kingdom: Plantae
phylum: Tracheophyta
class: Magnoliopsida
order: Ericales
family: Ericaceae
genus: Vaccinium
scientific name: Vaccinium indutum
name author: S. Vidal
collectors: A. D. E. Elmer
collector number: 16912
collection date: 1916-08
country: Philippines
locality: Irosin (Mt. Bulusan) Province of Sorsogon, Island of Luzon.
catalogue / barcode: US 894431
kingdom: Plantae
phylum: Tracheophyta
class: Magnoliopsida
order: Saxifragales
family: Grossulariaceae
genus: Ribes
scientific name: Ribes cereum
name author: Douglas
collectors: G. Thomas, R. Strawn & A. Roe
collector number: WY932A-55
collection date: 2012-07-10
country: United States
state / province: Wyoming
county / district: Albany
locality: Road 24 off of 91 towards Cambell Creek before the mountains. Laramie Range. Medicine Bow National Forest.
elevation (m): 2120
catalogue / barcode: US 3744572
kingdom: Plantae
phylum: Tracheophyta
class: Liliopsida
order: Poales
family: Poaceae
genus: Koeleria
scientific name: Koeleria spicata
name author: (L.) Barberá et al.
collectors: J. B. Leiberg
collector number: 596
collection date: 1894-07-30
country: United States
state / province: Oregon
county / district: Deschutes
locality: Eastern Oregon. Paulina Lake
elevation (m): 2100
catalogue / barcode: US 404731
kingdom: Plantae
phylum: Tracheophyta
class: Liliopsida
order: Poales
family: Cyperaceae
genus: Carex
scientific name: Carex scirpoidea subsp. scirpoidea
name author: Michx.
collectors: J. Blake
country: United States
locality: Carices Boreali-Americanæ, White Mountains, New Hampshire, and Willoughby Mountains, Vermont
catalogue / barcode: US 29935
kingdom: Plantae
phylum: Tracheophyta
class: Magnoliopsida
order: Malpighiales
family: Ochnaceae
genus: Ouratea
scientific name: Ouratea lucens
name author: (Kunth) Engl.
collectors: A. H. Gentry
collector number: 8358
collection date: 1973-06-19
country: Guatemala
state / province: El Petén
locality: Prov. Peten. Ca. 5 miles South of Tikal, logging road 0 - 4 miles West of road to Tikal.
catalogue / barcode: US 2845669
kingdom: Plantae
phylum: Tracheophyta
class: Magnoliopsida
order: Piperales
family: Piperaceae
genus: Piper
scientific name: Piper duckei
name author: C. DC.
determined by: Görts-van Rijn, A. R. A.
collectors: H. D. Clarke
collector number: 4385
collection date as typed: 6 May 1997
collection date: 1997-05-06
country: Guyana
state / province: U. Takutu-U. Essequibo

> [WHAT THIS TASK INVOLVES]
Reproduce all of the material above line for line, keeping every character unchanged.

> [WORKED SOLUTION]
kingdom: Plantae
phylum: Tracheophyta
class: Magnoliopsida
order: Ericales
family: Ericaceae
genus: Vaccinium
scientific name: Vaccinium indutum
name author: S. Vidal
collectors: A. D. E. Elmer
collector number: 16912
collection date: 1916-08
country: Philippines
locality: Irosin (Mt. Bulusan) Province of Sorsogon, Island of Luzon.
catalogue / barcode: US 894431
kingdom: Plantae
phylum: Tracheophyta
class: Magnoliopsida
order: Saxifragales
family: Grossulariaceae
genus: Ribes
scientific name: Ribes cereum
name author: Douglas
collectors: G. Thomas, R. Strawn & A. Roe
collector number: WY932A-55
collection date: 2012-07-10
country: United States
state / province: Wyoming
county / district: Albany
locality: Road 24 off of 91 towards Cambell Creek before the mountains. Laramie Range. Medicine Bow National Forest.
elevation (m): 2120
catalogue / barcode: US 3744572
kingdom: Plantae
phylum: Tracheophyta
class: Liliopsida
order: Poales
family: Poaceae
genus: Koeleria
scientific name: Koeleria spicata
name author: (L.) Barberá et al.
collectors: J. B. Leiberg
collector number: 596
collection date: 1894-07-30
country: United States
state / province: Oregon
county / district: Deschutes
locality: Eastern Oregon. Paulina Lake
elevation (m): 2100
catalogue / barcode: US 404731
kingdom: Plantae
phylum: Tracheophyta
class: Liliopsida
order: Poales
family: Cyperaceae
genus: Carex
scientific name: Carex scirpoidea subsp. scirpoidea
name author: Michx.
collectors: J. Blake
country: United States
locality: Carices Boreali-Americanæ, White Mountains, New Hampshire, and Willoughby Mountains, Vermont
catalogue / barcode: US 29935
kingdom: Plantae
phylum: Tracheophyta
class: Magnoliopsida
order: Malpighiales
family: Ochnaceae
genus: Ouratea
scientific name: Ouratea lucens
name author: (Kunth) Engl.
collectors: A. H. Gentry
collector number: 8358
collection date: 1973-06-19
country: Guatemala
state / province: El Petén
locality: Prov. Peten. Ca. 5 miles South of Tikal, logging road 0 - 4 miles West of road to Tikal.
catalogue / barcode: US 2845669
kingdom: Plantae
phylum: Tracheophyta
class: Magnoliopsida
order: Piperales
family: Piperaceae
genus: Piper
scientific name: Piper duckei
name author: C. DC.
determined by: Görts-van Rijn, A. R. A.
collectors: H. D. Clarke
collector number: 4385
collection date as typed: 6 May 1997
collection date: 1997-05-06
country: Guyana
state / province: U. Takutu-U. Essequibo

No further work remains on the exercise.